• _TASK_: Somewhere below, one line contains "left front paw: (453, 333)" and a later line contains "left back paw: (594, 507)". Output those two lines and everything between them exactly, and nothing else.

• _SUPPLIED ENTRIES_:

◇ ◇ ◇ ◇ ◇ ◇ ◇

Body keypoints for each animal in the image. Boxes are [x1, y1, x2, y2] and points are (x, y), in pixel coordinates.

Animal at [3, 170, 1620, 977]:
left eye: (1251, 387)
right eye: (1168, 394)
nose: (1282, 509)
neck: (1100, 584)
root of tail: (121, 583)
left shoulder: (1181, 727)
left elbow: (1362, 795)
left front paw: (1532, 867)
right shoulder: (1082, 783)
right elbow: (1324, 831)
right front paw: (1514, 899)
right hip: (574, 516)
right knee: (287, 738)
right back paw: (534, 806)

◇ ◇ ◇ ◇ ◇ ◇ ◇

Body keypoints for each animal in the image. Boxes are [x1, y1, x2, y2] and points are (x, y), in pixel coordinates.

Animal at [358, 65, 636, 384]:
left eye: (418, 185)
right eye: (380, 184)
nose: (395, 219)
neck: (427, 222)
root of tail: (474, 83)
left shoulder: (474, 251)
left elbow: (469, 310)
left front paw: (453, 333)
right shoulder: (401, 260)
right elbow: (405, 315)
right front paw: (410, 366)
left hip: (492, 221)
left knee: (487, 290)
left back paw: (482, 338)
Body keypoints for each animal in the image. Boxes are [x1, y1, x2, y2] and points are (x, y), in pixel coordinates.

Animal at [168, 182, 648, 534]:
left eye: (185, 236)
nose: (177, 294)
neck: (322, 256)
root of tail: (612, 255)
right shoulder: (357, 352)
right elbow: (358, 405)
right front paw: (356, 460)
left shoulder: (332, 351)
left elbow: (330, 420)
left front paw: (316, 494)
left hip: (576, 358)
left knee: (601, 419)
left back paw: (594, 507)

◇ ◇ ◇ ◇ ◇ ◇ ◇

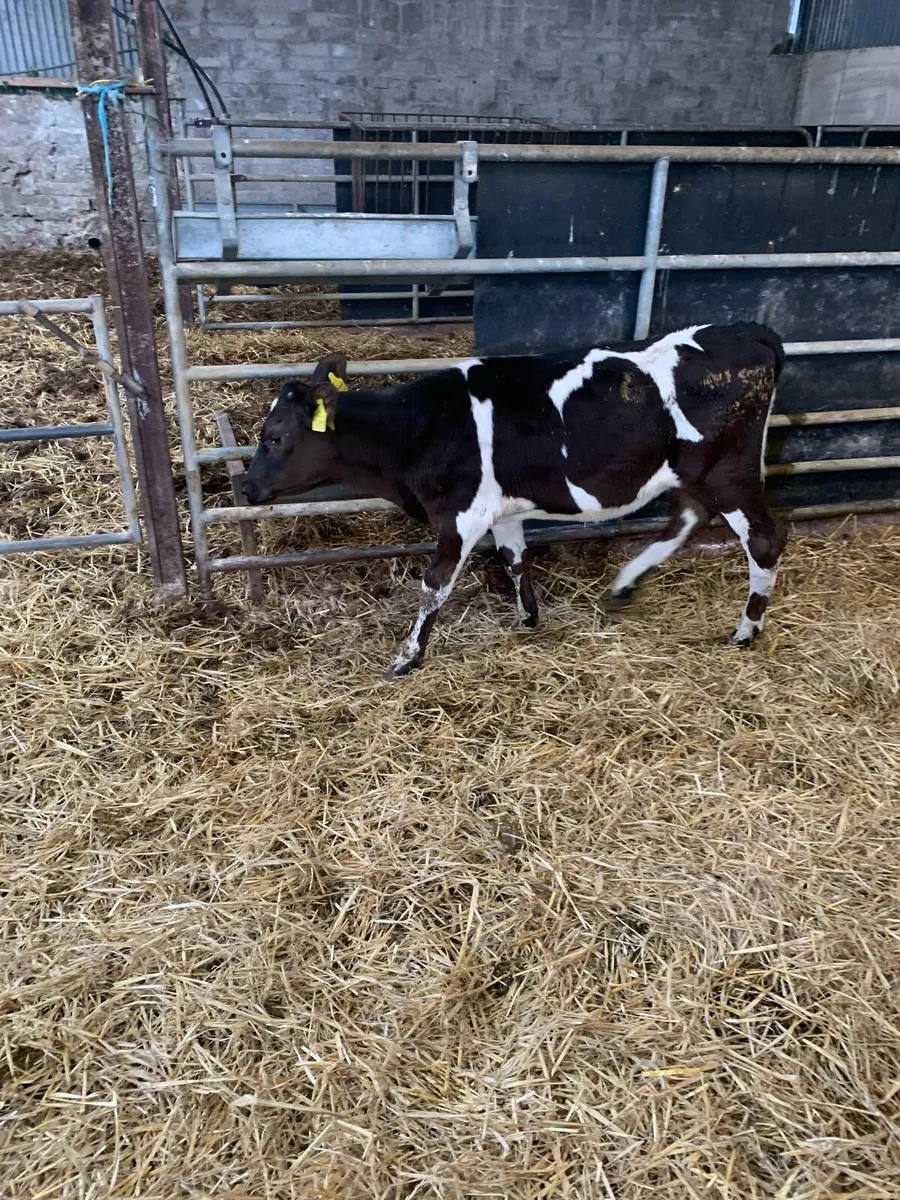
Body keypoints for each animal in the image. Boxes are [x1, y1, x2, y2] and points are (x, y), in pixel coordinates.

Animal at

◇ ◇ ◇ ◇ ◇ ◇ ◇

• _WRITTEN SOLUTION_:
left front paw: (453, 333)
right shoulder: (401, 260)
right elbow: (405, 315)
right front paw: (410, 366)
left hip: (492, 221)
left knee: (487, 290)
left back paw: (482, 338)
Body keypoints for each animal in the image. Boxes are [x1, y1, x2, y2] and points are (x, y), in pixel coordinates.

Animal at [168, 182, 648, 534]:
left eye: (185, 236)
nose: (177, 294)
neck: (322, 256)
root of tail: (612, 255)
right shoulder: (357, 352)
right elbow: (358, 405)
right front paw: (356, 460)
left shoulder: (332, 351)
left elbow: (330, 420)
left front paw: (316, 494)
left hip: (576, 358)
left knee: (601, 419)
left back paw: (594, 507)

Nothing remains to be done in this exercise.